**TASK**
Return exactly the span that opens with the line containing "[738,124,837,144] it (3)—of" and closes with the final line of the records, both included.

**DATA LISTING**
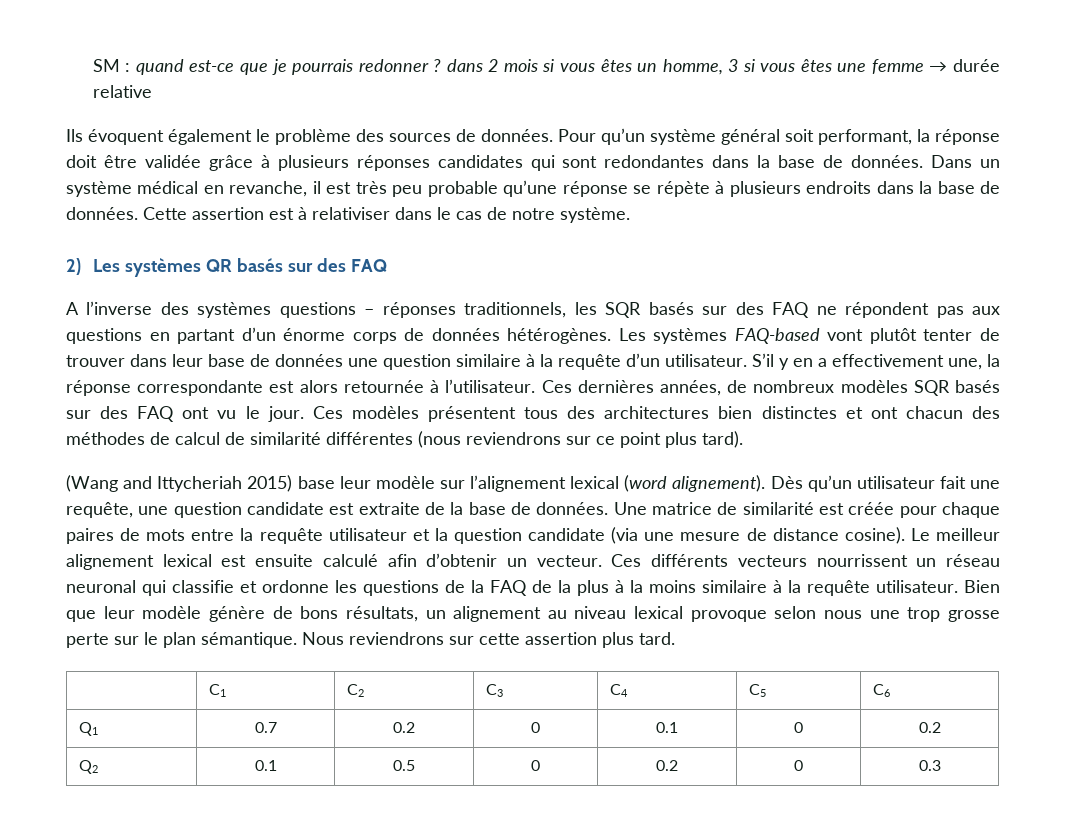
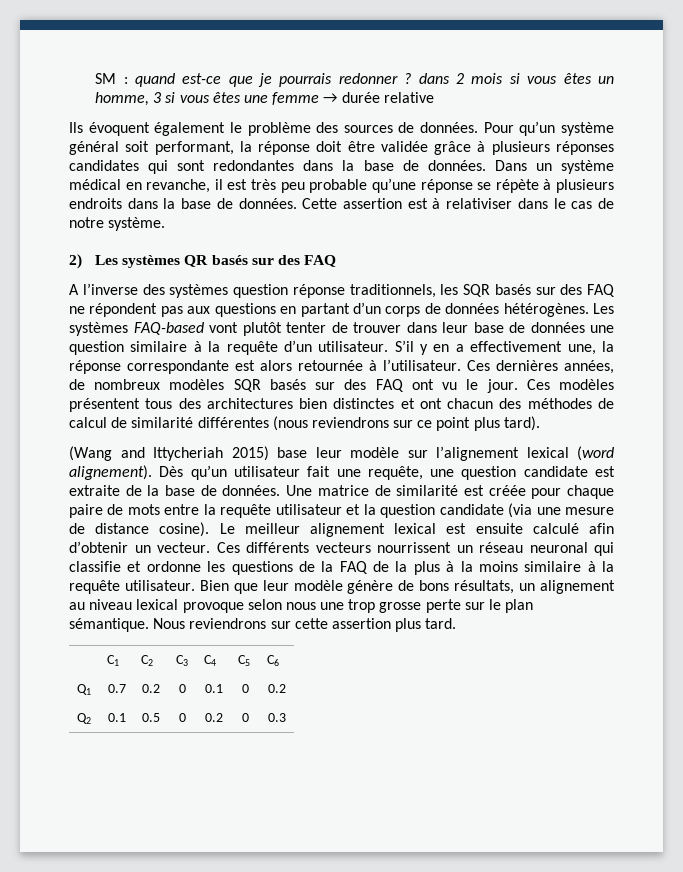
[279,302,456,318] questions – réponses -> [233,284,345,298] question réponse
[283,328,346,341] énorme -> (381, 308) none
[66,528,114,544] paires -> [69,504,103,518] paire

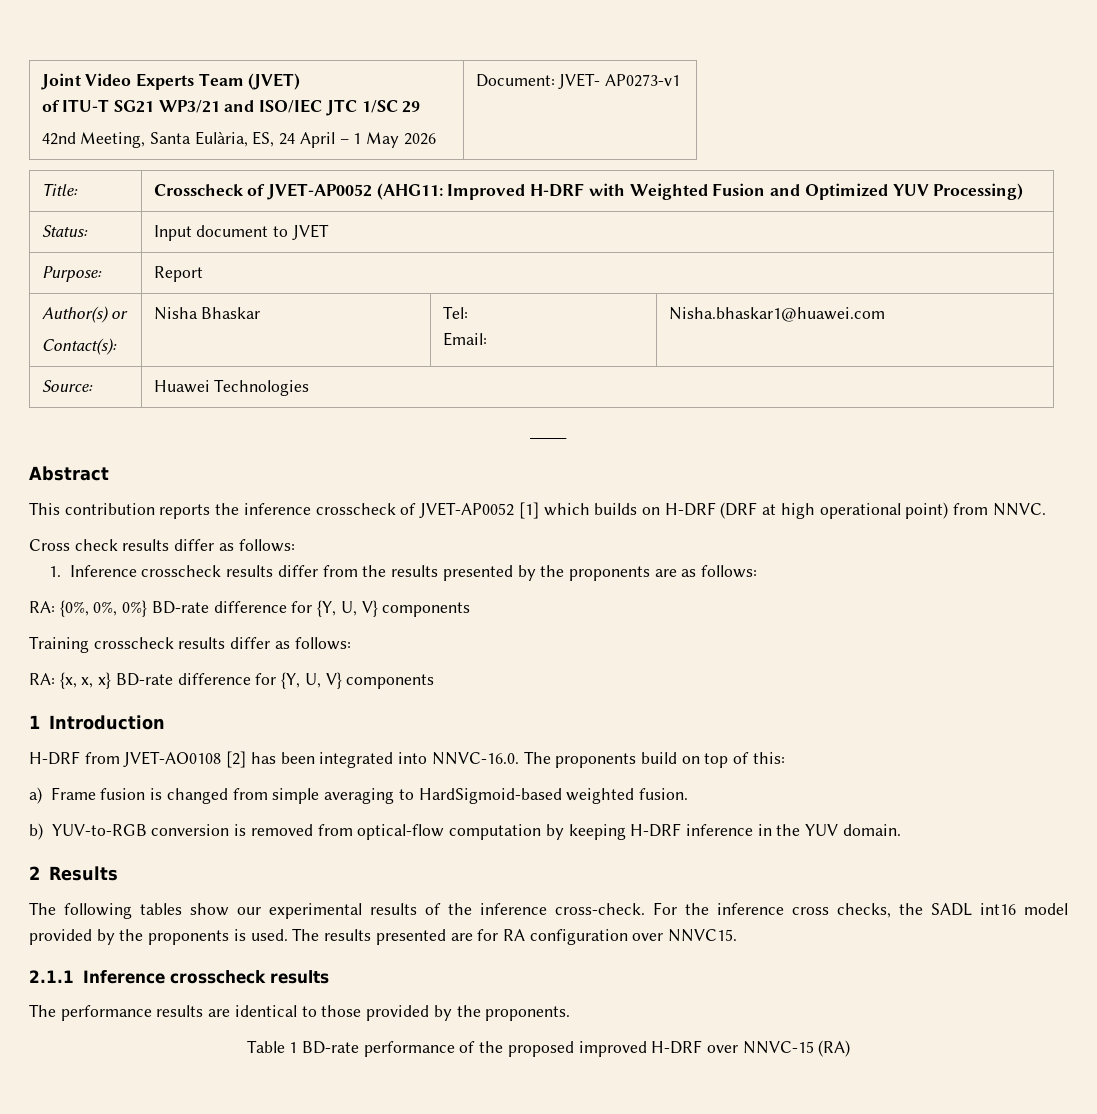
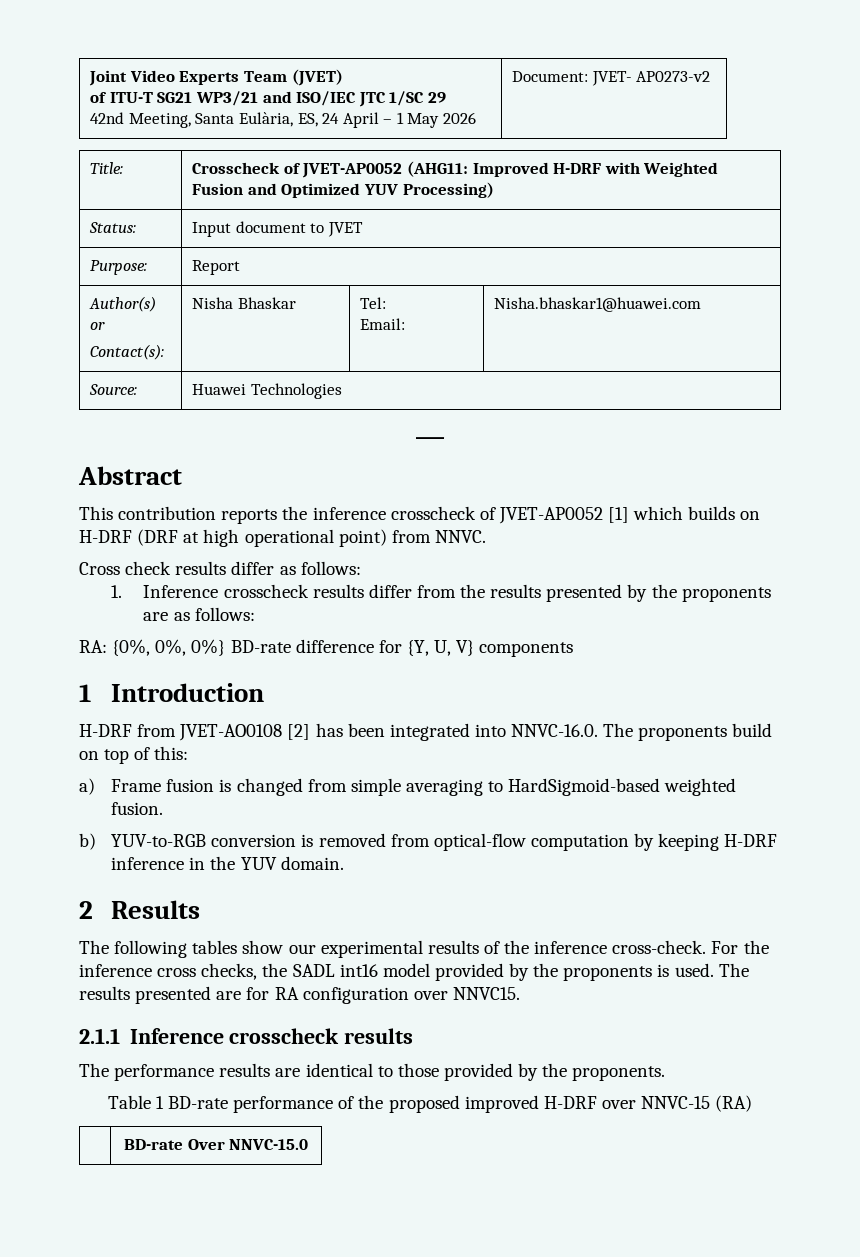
[604,74,680,87] AP0273-v1 -> [636,71,711,82] AP0273-v2
[29,636,351,653] [29,672,435,689] // Training crosscheck results differ as follows: // RA: {x, x, x} BD-rate difference for {Y, U, V} components -> (574, 649) none
(851, 1048) none -> [123,1139,309,1150] // | BD-rate Over NNVC-15.0

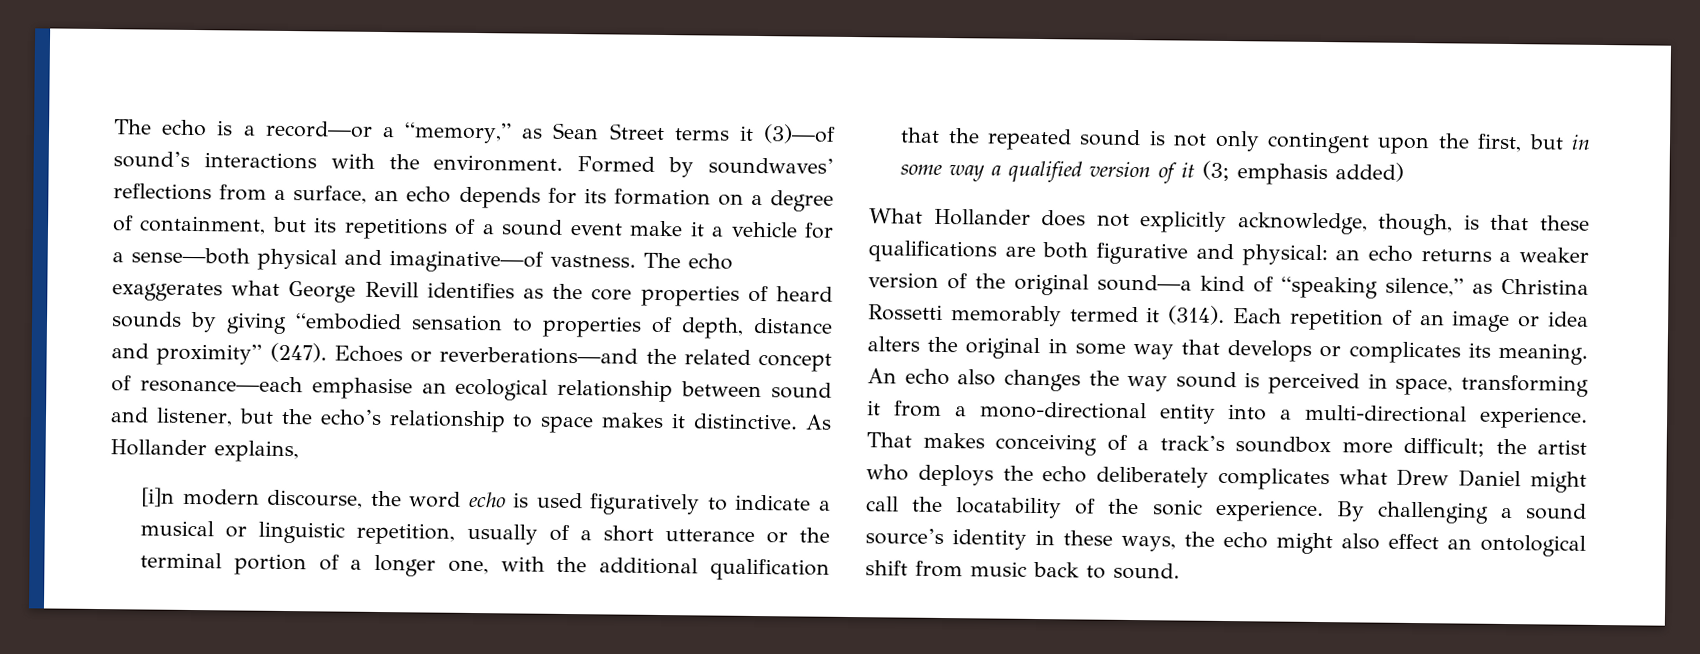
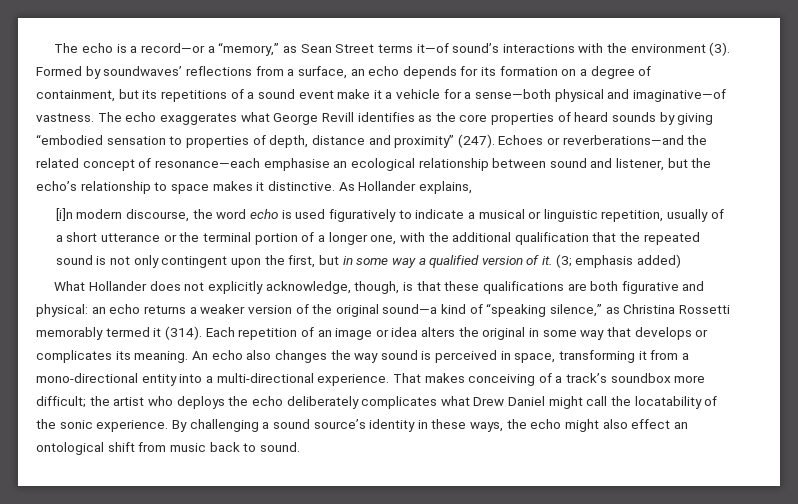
[738,124,837,144] it (3)—of -> [416,43,449,53] it—of
[433,154,564,172] environment. -> [630,42,731,56] environment (3).
[1181,162,1196,178] it -> [542,256,553,265] it.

**EXERCISE RESULT**
[738,124,837,144] it (3)—of -> [416,43,449,53] it—of
[433,154,564,172] environment. -> [630,42,731,56] environment (3).
[1181,162,1196,178] it -> [542,256,553,265] it.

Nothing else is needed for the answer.